** Opening Records for processing block **

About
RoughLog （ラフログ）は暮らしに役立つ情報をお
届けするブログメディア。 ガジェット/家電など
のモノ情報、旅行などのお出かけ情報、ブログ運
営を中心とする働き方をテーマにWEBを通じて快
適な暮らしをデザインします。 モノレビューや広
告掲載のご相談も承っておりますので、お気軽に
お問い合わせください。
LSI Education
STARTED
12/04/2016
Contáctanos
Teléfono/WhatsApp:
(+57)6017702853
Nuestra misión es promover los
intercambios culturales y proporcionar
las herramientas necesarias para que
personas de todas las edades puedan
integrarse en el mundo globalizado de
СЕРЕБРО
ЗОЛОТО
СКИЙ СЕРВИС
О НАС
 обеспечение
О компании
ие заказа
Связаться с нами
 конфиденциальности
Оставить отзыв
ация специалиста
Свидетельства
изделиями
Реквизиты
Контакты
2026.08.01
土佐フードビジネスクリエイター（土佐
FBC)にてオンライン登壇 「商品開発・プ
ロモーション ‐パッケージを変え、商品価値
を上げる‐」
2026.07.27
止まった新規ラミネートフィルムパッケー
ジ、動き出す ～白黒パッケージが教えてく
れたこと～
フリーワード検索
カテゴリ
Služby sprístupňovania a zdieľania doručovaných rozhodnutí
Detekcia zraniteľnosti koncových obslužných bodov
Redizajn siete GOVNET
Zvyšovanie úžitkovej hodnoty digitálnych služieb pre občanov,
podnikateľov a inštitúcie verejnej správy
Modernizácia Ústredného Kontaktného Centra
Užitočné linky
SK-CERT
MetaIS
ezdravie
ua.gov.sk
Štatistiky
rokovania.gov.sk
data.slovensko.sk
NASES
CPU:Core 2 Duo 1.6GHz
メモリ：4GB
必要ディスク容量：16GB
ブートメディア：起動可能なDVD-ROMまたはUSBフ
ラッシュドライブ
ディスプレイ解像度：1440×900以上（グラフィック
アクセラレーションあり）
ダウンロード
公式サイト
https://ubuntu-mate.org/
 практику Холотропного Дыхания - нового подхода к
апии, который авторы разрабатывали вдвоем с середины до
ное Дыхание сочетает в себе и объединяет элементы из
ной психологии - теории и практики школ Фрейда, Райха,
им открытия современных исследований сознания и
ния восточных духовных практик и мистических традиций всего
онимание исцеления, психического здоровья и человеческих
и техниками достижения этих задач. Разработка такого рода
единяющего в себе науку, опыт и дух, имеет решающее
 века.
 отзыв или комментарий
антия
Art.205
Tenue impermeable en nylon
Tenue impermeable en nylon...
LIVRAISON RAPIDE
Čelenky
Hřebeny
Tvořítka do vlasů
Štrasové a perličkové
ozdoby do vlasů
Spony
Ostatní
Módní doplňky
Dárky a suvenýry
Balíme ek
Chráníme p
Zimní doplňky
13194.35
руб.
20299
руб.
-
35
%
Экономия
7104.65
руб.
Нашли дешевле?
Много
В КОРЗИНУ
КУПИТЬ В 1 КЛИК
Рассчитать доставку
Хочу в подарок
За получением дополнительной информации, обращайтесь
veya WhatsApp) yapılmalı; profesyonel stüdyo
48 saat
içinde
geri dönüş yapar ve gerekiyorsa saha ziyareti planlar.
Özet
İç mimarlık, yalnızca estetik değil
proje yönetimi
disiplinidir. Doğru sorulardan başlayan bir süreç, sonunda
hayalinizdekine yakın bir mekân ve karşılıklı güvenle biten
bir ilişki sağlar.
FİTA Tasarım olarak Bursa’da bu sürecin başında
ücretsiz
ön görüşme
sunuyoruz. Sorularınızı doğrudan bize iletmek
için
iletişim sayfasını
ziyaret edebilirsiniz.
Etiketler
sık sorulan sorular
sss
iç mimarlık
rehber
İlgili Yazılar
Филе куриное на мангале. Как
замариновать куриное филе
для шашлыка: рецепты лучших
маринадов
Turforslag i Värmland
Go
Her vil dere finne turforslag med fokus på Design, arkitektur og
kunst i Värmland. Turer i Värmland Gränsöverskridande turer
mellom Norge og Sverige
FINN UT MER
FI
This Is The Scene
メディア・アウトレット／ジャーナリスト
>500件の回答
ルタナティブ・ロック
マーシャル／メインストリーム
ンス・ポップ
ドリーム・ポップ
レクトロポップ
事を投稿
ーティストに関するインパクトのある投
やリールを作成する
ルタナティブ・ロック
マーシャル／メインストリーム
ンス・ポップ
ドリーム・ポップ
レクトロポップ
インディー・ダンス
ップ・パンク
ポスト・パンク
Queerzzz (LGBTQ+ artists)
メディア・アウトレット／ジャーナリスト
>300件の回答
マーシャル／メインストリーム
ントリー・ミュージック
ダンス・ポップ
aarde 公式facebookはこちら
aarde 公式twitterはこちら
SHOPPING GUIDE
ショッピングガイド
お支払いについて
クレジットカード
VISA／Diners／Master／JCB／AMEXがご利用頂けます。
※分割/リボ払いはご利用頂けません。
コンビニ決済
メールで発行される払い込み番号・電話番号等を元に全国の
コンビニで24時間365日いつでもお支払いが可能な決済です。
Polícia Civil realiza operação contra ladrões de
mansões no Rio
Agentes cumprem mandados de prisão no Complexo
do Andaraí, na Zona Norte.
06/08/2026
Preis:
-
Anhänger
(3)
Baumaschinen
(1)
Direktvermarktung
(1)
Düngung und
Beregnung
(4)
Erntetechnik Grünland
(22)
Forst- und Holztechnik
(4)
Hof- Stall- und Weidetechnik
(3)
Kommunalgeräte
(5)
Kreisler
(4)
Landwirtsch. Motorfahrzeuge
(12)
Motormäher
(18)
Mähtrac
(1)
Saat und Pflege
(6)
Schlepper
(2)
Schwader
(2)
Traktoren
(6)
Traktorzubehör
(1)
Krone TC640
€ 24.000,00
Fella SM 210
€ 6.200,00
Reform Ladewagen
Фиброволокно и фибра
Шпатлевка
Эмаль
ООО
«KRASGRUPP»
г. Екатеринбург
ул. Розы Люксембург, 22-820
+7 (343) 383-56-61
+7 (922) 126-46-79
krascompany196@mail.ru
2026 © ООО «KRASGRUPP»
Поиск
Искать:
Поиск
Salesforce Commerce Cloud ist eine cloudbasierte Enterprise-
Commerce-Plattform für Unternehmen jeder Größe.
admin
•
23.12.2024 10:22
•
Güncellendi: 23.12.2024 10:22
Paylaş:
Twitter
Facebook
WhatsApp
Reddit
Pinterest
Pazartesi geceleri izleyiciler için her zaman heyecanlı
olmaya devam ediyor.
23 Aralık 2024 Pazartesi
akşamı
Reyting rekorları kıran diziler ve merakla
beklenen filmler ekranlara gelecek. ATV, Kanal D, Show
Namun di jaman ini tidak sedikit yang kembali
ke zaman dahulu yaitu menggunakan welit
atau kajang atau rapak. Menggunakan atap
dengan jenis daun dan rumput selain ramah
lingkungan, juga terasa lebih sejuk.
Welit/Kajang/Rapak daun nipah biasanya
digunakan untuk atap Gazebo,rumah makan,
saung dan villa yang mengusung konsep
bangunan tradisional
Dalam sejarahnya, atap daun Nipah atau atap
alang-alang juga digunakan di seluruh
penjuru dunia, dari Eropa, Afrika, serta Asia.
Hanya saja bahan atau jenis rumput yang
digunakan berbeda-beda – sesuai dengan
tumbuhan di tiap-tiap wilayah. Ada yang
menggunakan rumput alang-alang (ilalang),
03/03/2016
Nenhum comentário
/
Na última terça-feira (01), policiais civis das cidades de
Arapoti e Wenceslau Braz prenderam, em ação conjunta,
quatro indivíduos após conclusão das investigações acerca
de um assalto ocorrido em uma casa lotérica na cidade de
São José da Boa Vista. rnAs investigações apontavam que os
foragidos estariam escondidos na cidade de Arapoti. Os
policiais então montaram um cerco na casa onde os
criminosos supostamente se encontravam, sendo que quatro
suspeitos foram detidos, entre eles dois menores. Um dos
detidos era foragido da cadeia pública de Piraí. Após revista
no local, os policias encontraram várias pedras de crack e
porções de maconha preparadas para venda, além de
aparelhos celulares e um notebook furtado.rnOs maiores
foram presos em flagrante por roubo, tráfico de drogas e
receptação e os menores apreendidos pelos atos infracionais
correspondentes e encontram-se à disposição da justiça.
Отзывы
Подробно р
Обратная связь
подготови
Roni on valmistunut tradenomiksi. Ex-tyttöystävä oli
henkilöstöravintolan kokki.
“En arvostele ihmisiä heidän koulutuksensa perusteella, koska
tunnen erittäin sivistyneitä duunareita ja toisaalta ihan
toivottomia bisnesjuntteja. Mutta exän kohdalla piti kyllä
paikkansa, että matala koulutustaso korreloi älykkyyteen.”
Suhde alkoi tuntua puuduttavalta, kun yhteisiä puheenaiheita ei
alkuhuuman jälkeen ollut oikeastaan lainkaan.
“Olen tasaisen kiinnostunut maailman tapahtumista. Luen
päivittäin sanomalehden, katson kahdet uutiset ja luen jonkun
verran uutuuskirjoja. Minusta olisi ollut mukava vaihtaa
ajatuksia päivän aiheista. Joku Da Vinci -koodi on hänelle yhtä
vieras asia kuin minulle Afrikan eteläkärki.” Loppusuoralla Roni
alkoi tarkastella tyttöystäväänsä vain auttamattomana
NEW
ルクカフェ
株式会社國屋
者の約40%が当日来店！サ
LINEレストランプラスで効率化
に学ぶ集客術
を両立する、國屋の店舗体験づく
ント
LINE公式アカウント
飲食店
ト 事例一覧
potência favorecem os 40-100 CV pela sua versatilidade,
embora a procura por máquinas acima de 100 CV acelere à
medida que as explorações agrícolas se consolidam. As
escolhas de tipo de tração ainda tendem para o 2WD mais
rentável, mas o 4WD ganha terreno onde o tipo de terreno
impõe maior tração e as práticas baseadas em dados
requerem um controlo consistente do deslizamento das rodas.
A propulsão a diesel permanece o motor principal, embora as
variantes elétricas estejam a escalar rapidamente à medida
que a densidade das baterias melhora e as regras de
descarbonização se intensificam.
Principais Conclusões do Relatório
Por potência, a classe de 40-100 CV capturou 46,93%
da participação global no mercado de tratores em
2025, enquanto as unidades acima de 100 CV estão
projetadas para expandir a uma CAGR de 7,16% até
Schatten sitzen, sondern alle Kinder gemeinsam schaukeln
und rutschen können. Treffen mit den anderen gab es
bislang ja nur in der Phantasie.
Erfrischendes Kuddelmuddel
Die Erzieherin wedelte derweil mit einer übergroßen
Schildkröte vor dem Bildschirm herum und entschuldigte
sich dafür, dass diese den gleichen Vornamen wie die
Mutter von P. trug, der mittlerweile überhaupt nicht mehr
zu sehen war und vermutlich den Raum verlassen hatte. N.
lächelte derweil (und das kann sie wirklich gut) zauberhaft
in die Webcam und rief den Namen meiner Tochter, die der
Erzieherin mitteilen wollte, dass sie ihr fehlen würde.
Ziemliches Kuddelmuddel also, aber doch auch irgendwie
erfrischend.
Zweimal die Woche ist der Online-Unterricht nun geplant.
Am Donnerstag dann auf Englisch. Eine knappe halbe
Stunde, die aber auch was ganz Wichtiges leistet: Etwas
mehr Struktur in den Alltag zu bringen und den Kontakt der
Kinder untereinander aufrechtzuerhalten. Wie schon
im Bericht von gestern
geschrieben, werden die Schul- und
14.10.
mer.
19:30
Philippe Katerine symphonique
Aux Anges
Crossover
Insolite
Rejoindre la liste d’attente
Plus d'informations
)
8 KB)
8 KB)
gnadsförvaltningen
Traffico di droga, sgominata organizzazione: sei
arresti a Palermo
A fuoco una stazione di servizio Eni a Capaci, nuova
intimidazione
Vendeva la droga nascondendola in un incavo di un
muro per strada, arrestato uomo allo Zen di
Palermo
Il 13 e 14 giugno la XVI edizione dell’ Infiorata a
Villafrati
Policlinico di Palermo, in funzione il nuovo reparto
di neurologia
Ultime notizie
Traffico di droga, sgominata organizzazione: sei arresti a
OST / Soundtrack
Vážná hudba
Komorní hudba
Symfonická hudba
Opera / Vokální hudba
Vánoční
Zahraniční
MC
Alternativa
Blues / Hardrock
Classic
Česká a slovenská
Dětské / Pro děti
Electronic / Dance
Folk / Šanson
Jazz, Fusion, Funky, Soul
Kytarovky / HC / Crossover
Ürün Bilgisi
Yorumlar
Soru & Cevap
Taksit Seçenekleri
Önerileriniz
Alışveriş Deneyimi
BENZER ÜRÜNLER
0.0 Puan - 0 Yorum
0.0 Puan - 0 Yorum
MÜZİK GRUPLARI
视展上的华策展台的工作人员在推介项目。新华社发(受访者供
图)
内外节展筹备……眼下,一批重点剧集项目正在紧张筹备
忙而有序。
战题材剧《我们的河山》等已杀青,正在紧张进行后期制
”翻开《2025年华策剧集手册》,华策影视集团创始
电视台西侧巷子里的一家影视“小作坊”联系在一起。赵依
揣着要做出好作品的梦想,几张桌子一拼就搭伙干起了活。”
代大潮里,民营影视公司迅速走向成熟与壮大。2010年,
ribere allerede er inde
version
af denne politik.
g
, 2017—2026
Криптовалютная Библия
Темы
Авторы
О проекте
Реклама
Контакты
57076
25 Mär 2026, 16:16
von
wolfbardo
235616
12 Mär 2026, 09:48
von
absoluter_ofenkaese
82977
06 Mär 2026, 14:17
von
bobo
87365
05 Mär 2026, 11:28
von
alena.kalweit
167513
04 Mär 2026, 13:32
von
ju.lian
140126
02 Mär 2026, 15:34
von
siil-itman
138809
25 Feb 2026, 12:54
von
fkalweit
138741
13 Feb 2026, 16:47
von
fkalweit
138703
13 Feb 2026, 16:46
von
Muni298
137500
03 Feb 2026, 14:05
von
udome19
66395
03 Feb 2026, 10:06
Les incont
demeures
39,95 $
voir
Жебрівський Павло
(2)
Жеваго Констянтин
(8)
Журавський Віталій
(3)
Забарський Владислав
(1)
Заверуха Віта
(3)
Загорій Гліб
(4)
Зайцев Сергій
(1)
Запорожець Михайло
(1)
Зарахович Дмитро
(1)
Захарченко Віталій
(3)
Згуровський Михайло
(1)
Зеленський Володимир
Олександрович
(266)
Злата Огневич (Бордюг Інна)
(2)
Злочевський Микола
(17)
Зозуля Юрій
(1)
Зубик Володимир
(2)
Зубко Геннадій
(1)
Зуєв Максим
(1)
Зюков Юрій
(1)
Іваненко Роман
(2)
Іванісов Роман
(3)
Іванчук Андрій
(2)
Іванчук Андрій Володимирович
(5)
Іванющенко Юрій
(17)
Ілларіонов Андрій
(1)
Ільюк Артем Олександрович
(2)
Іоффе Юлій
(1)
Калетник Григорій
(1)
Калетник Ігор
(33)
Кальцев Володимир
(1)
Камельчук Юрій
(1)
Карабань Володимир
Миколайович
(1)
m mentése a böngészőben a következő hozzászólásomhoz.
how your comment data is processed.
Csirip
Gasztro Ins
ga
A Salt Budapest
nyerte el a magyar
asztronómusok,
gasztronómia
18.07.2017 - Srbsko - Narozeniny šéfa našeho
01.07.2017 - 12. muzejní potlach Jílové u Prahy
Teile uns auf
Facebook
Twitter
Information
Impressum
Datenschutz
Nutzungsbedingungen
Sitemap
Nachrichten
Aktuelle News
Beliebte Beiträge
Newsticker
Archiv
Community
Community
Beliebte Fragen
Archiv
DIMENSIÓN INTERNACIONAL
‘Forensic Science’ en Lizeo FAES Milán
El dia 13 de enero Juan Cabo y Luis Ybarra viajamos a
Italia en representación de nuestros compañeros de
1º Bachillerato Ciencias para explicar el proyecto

** Closing Records for processing block **

What you are asked to do:
Please copy out the lines starting at the first one and ending at the line that contains "конфиденциальности", with both of those included.

Answer section:
About
RoughLog （ラフログ）は暮らしに役立つ情報をお
届けするブログメディア。 ガジェット/家電など
のモノ情報、旅行などのお出かけ情報、ブログ運
営を中心とする働き方をテーマにWEBを通じて快
適な暮らしをデザインします。 モノレビューや広
告掲載のご相談も承っておりますので、お気軽に
お問い合わせください。
LSI Education
STARTED
12/04/2016
Contáctanos
Teléfono/WhatsApp:
(+57)6017702853
Nuestra misión es promover los
intercambios culturales y proporcionar
las herramientas necesarias para que
personas de todas las edades puedan
integrarse en el mundo globalizado de
СЕРЕБРО
ЗОЛОТО
СКИЙ СЕРВИС
О НАС
 обеспечение
О компании
ие заказа
Связаться с нами
 конфиденциальности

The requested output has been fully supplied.